» Input
Segment Open

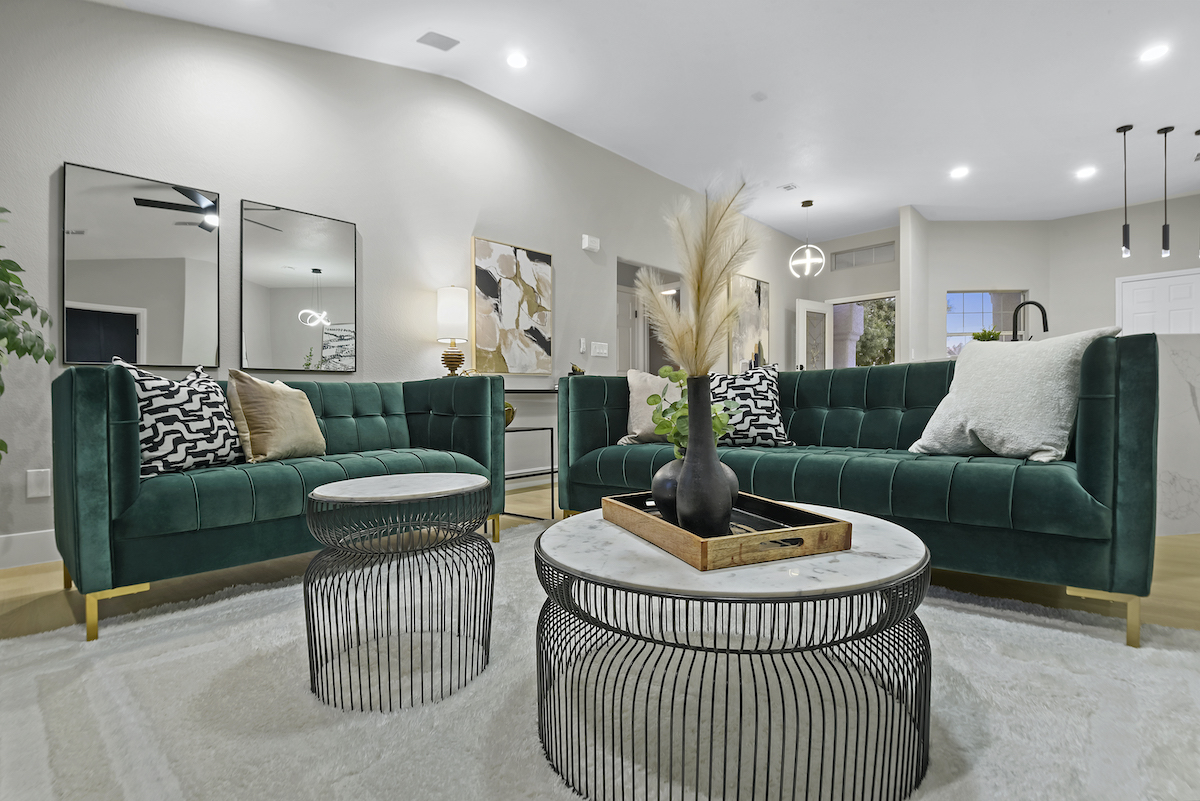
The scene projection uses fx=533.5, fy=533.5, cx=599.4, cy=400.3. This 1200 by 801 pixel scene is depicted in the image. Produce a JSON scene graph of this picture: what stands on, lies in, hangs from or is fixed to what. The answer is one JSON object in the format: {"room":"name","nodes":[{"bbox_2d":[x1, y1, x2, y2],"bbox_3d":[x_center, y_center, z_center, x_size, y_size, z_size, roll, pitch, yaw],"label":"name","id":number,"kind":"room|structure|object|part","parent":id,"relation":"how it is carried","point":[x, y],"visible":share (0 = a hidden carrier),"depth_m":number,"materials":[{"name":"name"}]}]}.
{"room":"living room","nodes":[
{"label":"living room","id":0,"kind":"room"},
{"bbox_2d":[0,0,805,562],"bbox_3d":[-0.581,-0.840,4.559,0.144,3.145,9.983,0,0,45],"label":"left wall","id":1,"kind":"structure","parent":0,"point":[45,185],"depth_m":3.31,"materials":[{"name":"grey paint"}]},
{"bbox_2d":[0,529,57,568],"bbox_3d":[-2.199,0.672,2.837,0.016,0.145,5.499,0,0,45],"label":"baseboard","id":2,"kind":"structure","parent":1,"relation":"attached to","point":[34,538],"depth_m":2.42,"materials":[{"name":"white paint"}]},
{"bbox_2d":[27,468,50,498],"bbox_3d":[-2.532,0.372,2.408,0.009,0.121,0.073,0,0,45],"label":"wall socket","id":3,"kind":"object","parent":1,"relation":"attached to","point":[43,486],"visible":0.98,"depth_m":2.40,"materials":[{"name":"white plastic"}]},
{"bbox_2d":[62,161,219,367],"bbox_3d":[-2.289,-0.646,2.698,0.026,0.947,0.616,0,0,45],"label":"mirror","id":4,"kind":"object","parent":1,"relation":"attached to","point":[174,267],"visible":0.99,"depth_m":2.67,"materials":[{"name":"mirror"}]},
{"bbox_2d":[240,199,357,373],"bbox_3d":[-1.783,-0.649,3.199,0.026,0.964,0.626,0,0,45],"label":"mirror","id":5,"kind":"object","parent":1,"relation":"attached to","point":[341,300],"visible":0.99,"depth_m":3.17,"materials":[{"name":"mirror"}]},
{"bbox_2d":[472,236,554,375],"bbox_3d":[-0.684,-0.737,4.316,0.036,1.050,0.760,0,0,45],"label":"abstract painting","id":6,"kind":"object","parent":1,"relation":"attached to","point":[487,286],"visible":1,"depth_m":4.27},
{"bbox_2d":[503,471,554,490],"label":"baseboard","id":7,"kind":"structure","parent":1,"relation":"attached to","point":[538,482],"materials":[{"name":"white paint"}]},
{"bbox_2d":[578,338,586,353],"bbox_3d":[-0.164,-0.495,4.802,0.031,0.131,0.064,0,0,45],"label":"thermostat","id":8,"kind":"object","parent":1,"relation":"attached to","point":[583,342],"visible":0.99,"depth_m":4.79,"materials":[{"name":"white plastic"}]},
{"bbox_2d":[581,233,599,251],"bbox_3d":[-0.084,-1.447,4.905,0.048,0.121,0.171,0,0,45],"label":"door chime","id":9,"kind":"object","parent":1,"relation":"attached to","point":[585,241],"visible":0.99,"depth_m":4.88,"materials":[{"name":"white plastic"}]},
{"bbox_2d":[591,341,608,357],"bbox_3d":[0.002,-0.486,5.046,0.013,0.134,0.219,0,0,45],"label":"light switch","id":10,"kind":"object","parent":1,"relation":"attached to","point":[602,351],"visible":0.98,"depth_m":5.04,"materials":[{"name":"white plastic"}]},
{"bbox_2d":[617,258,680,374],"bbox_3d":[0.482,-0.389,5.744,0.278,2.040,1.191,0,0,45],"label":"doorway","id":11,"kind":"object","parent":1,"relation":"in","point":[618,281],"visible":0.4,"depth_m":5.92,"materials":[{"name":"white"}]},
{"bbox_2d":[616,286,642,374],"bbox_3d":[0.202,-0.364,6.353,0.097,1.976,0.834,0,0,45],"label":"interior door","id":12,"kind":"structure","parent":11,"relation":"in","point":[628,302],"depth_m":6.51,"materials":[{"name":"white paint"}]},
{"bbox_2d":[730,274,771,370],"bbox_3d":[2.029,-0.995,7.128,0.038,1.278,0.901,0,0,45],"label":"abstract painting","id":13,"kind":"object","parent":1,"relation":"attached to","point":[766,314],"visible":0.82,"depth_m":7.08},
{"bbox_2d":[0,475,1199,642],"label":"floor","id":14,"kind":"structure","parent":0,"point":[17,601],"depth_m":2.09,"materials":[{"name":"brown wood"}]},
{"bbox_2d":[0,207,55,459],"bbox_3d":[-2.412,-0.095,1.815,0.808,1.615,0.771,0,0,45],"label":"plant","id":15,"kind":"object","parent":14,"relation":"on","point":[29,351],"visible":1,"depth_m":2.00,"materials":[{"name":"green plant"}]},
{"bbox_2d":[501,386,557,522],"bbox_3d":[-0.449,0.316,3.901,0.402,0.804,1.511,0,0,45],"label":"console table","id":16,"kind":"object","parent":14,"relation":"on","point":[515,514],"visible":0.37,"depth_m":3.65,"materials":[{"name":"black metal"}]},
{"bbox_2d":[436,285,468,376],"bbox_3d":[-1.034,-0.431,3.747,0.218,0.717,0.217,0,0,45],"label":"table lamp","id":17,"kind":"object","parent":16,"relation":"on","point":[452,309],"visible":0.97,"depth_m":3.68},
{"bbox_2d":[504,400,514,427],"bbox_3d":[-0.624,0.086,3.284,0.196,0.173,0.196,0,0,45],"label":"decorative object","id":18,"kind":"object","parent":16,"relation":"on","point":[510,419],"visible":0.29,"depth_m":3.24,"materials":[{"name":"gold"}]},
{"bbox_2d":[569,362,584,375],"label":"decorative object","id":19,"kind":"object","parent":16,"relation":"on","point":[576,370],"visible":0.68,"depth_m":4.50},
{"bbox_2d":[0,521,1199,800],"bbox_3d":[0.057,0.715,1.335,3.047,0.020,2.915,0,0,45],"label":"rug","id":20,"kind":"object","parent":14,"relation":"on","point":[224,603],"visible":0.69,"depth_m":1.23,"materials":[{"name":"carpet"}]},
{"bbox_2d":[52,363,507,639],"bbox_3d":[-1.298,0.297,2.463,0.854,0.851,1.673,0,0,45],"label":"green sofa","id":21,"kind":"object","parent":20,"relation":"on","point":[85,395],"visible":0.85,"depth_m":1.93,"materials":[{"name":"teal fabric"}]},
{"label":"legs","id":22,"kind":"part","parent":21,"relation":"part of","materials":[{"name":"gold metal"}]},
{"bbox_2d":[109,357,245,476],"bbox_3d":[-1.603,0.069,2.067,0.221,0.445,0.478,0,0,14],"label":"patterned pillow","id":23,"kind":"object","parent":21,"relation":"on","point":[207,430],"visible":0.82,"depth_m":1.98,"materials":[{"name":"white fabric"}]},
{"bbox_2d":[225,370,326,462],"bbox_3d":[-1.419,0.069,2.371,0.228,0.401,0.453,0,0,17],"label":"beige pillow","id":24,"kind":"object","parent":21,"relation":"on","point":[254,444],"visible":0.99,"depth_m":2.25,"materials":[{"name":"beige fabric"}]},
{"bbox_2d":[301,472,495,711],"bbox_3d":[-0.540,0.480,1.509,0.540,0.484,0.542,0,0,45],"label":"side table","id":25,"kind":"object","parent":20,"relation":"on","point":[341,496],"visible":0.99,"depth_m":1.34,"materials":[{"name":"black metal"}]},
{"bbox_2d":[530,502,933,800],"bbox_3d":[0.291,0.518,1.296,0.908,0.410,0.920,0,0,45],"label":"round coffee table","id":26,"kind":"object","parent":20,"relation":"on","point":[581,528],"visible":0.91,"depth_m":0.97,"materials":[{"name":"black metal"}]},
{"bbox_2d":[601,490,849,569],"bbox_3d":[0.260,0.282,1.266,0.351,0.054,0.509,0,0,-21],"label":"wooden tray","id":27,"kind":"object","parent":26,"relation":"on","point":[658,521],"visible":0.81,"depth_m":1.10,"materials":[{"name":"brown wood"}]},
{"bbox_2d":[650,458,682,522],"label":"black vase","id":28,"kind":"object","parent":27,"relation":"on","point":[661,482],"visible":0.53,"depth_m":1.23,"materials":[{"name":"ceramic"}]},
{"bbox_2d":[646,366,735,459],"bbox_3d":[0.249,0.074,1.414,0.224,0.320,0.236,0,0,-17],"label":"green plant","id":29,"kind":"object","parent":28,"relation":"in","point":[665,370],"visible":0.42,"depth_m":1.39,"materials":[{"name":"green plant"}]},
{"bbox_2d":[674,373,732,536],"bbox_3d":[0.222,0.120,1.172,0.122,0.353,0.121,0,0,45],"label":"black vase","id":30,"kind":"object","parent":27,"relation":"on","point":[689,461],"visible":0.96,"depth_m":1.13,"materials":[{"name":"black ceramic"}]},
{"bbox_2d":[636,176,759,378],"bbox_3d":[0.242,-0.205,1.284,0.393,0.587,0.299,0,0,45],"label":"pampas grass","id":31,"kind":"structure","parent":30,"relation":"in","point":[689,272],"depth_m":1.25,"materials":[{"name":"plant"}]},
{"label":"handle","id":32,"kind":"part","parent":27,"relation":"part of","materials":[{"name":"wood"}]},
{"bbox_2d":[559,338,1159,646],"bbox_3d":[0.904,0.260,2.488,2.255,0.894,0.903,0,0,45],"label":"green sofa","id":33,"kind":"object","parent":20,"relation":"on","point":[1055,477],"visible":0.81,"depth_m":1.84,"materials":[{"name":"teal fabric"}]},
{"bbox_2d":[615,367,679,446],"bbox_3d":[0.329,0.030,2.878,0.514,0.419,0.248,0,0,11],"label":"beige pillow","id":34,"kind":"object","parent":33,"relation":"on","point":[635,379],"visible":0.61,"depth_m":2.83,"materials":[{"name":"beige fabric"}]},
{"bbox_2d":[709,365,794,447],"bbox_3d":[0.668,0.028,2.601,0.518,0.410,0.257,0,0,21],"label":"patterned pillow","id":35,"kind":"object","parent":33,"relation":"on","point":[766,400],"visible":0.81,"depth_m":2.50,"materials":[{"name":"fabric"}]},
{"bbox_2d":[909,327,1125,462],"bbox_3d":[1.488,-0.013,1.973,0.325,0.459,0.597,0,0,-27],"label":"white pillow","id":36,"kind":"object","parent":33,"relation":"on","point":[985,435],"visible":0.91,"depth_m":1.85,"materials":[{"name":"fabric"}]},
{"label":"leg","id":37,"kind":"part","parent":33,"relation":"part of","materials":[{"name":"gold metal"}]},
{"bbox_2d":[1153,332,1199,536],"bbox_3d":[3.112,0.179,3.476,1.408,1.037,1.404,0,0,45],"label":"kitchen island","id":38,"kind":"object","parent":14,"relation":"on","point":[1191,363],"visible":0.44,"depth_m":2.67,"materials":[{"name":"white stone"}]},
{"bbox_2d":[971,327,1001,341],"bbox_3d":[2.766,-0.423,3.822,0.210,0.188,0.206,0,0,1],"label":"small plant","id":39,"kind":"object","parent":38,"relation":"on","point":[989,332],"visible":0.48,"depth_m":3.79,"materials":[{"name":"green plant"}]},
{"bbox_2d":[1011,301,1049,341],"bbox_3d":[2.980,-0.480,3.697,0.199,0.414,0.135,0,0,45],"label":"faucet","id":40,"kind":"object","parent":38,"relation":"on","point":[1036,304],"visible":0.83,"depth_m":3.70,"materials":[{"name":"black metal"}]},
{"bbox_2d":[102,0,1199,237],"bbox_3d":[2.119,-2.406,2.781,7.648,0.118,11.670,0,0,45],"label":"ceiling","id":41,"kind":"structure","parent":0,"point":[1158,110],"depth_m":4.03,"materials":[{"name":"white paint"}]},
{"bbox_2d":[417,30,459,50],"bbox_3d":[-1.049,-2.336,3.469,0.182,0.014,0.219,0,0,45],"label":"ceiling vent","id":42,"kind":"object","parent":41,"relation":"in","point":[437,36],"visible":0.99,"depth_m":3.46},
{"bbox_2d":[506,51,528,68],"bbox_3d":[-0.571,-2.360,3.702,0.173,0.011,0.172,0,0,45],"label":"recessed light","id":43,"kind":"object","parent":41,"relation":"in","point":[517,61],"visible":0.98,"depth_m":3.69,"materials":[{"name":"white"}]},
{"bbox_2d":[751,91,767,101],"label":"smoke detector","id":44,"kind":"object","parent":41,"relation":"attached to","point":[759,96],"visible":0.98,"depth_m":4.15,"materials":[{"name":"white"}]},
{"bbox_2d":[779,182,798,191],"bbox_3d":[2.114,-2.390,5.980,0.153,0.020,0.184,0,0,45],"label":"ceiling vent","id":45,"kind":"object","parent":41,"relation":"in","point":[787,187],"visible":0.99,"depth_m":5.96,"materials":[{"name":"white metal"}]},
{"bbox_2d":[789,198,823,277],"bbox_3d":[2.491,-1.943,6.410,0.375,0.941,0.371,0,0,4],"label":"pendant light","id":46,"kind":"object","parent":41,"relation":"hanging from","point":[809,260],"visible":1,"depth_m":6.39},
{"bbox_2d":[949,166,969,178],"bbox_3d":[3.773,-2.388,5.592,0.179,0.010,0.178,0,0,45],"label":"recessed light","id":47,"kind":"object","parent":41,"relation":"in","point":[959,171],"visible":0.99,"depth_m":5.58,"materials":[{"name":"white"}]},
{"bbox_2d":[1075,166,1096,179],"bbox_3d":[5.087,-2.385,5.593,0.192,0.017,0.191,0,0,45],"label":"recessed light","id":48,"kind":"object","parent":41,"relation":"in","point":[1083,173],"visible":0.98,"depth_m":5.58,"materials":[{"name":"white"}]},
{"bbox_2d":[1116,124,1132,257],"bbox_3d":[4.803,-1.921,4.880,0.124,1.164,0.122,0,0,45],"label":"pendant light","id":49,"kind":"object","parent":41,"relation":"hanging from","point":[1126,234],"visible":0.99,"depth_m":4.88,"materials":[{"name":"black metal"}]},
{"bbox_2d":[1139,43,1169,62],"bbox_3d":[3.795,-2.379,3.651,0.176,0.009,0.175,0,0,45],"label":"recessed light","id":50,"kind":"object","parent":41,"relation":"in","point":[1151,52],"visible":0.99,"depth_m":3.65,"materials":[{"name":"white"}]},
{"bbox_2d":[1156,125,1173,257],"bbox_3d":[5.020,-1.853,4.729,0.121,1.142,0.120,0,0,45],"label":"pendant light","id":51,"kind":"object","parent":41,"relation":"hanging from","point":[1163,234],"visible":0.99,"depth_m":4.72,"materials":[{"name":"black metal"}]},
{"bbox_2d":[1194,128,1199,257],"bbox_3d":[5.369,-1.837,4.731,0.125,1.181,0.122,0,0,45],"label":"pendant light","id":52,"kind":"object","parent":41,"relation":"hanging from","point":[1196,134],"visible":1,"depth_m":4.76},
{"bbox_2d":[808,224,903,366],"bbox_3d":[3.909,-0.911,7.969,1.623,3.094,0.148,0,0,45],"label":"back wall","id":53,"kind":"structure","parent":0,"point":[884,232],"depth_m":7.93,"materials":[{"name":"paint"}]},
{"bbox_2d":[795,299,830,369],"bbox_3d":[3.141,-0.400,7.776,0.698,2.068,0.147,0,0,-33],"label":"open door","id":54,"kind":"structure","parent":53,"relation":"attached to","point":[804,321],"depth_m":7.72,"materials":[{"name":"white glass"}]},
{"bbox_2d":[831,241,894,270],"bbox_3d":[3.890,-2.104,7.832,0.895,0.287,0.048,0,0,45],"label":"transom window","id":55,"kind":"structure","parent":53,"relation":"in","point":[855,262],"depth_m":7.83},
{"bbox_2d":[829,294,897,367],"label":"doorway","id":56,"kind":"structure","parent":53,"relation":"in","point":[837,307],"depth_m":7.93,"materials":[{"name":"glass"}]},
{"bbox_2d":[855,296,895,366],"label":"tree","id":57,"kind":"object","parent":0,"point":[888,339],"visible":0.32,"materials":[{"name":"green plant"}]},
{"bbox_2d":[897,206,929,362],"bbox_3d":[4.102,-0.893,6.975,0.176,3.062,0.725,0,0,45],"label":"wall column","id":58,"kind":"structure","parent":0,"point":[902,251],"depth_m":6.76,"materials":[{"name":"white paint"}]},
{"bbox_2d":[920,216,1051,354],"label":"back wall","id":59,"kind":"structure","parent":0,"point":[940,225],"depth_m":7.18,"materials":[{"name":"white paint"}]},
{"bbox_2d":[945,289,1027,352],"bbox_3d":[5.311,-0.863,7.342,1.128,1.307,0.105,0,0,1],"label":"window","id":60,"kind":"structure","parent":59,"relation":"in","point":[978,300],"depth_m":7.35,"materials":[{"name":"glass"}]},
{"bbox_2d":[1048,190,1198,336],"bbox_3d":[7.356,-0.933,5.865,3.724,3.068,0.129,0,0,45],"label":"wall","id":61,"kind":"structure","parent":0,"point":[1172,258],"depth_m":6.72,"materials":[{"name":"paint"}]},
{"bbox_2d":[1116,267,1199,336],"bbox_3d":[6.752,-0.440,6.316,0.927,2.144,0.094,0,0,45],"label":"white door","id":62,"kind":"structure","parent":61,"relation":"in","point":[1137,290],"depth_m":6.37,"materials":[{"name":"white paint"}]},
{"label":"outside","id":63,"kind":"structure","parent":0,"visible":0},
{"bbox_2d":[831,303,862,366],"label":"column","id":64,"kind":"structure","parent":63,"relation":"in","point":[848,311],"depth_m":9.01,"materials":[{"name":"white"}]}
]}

Segment Closed
Segment Open

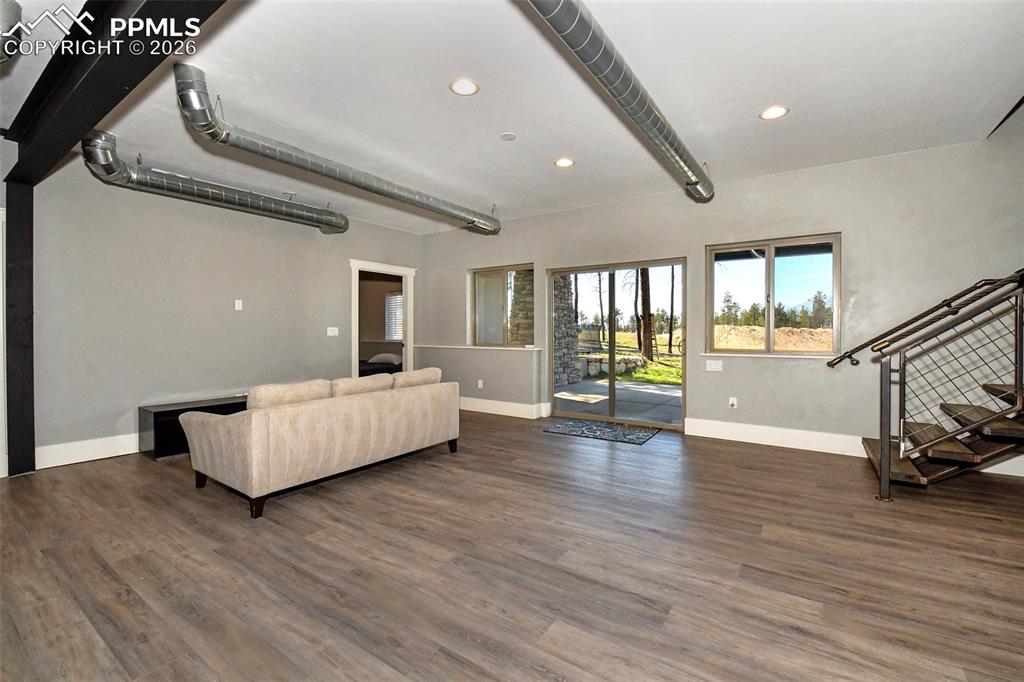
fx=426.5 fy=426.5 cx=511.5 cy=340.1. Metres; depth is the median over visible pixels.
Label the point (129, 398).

Segment Closed

» Exercise instructions
Taking the listing above as the source, transcribe only the lines starting at the line with "fx=426.5 fy=426.5 cx=511.5" and going through the line with "Label the point (129, 398).", unaltered and with both ends included.

» Final answer
fx=426.5 fy=426.5 cx=511.5 cy=340.1. Metres; depth is the median over visible pixels.
Label the point (129, 398).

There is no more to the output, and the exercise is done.